IMPUGNAZIONE A MEZZO COPIA SCANSIONATA: I RISCHI SULLA DECADENZA
Il Tribunale di Napoli Nord, Sezione lavoro, con la sentenza n. 600 del 10 febbraio 2025 ha affermato che l’invio tramite pec di una copia scansionata di un atto di impugnazione del licenziamento, che sia priva dei requisiti necessari affinché l’efficacia delle copie informatiche di documenti analogici sia la medesima dell’originale cartaceo, è da considerarsi non idoneo a impedire la decadenza del termine per l’impugnazione del licenziamento.

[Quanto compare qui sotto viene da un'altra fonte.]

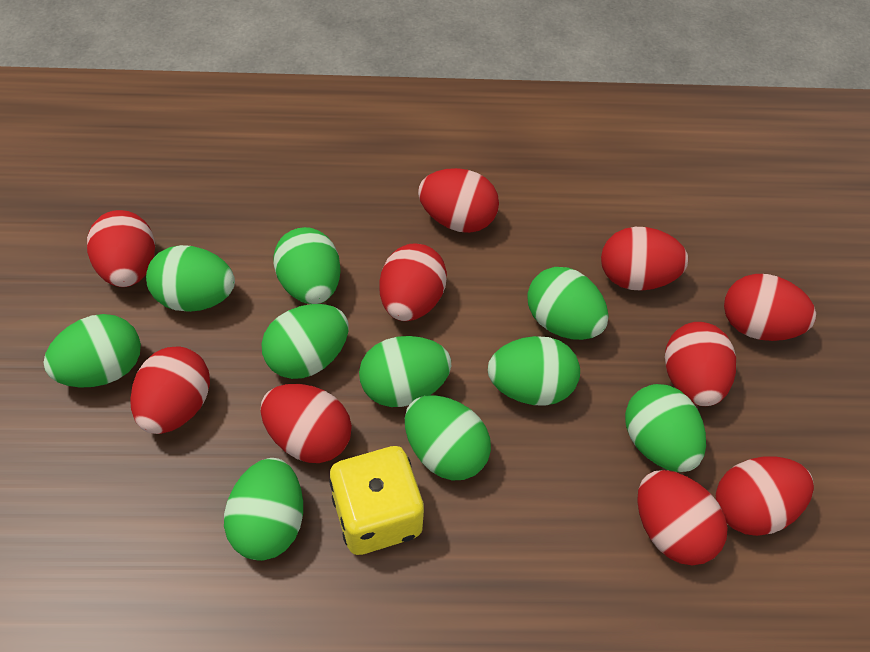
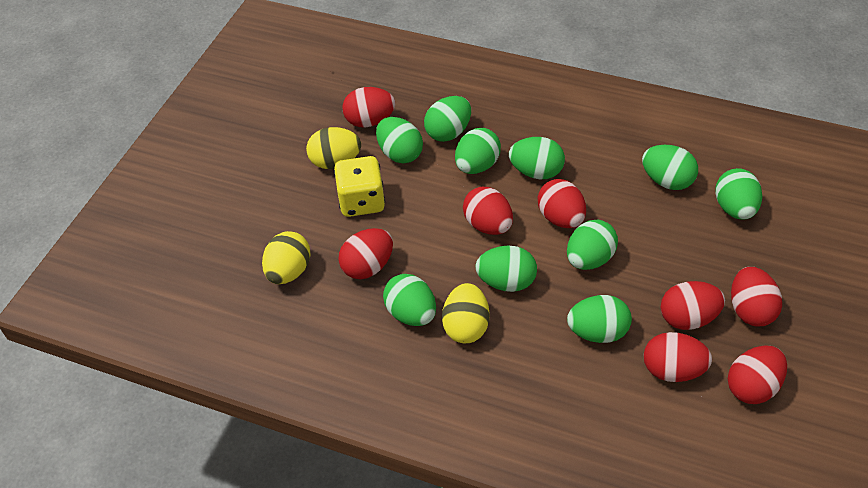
red egg: 10 -> 8
yellow egg: 0 -> 3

Secondo il ragionamento del Tribunale, considerato preliminarmente che (a) l’atto di impugnazione del licenziamento è recettizio, quindi deve giungere a conoscenza del datore di lavoro per produrre i suoi effetti e che (b) la giurisprudenza di legittimità è consolidata nell’affermare che il licenziamento può essere impugnato con qualsiasi atto in forma scritta purché idoneo a manifestare inequivocabilmente la volontà del lavoratore di contestare il licenziamento, è necessario che tale atto possa ricondursi con certezza al suo autore, quindi che la provenienza di quel documento sia accertata. Il Tribunale fa notare che, ai fini di tale accertamento, nel caso di specie non sono rispettati i requisiti che l’art. 22 del D. Lgs. 82/2005 e successive modificazioni prevede affinché le copie informatiche (come scansioni) di documenti analogici (come l’impugnazione di licenziamento cartacea) abbiano medesima efficacia dell’originale perché la scansione era priva di firma digitale e non accompagnata da alcuna attestazione di conformità né formata nel rispetto delle linee guida AGID. Pertanto, non è stato soddisfatto il requisito legale di forma richiesto per la validità dell’atto e il termine di decadenza per l’impugnazione è nel frattempo scaduto.
Constatando quindi che l’impugnativa di licenziamento formalmente valida non è stata effettuata entro i 60 giorni previsti dall’art. 6 della L. 604/1966, il Tribunale accoglie l’eccezione di decadenza avanzata dal datore di lavoro.